Regulasi ini mencakup tujuh kelompok sumber daya utama dengan penekanan pada peningkatan kapasitas operasional. Pemerintah memberikan subsidi hingga 50 persen untuk biaya konsultasi maupun solusi transformasi model bisnis, dengan batasan maksimal 200 juta VND per tahun untuk perusahaan serta 100 juta VND untuk koperasi dan usaha rumah tangga.

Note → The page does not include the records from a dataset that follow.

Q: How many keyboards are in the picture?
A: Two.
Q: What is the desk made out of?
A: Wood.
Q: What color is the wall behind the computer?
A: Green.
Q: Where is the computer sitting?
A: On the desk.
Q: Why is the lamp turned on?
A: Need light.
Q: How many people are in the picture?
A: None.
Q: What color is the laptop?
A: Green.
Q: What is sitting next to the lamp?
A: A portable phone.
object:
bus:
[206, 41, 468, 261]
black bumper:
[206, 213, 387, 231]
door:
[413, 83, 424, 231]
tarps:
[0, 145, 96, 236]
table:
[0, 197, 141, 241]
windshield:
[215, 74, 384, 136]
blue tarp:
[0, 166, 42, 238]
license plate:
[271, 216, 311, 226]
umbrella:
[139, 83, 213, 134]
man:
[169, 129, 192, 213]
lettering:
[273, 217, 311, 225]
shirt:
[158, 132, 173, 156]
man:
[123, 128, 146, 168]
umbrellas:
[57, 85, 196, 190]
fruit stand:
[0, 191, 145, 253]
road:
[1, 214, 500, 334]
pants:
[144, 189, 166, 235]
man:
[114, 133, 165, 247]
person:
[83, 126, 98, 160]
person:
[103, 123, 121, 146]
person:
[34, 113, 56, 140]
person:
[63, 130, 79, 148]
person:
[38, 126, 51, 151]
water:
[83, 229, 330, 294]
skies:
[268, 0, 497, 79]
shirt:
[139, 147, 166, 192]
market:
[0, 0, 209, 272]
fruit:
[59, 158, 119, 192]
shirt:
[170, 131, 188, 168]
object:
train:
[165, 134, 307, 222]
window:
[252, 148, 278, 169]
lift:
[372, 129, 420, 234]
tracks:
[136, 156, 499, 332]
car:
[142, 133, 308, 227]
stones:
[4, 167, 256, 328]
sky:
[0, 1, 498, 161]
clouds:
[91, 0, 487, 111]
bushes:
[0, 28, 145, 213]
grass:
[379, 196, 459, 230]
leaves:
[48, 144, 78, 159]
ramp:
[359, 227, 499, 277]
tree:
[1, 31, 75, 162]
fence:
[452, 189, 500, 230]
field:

Selain dukungan transformasi, pemerintah juga menyediakan insentif suku bunga untuk pinjaman modal jangka menengah dan panjang. Subsidi bunga sebesar dua persen per tahun akan diberikan kepada pelaku usaha yang memenuhi kriteria, dengan plafon bantuan maksimal satu miliar VND per entitas dalam setiap periode.

Pemberian subsidi ini dijalankan melalui mekanisme dukungan pasca-investasi dengan syarat ketat, yakni pelaku usaha tidak sedang menerima insentif bunga serupa dari program pemerintah lainnya. Setiap entitas hanya diperbolehkan mengajukan satu proyek produksi atau bisnis untuk mendapatkan fasilitas ini dalam periode yang sama.

Pemerintah menegaskan bahwa para penerima dukungan bertanggung jawab penuh atas validitas data yang diserahkan. Jika ditemukan pelanggaran atau ketidaksesuaian dengan regulasi perkreditan yang berlaku, pelaku usaha diwajibkan untuk mengembalikan seluruh dana dukungan yang telah diterima kepada kas negara.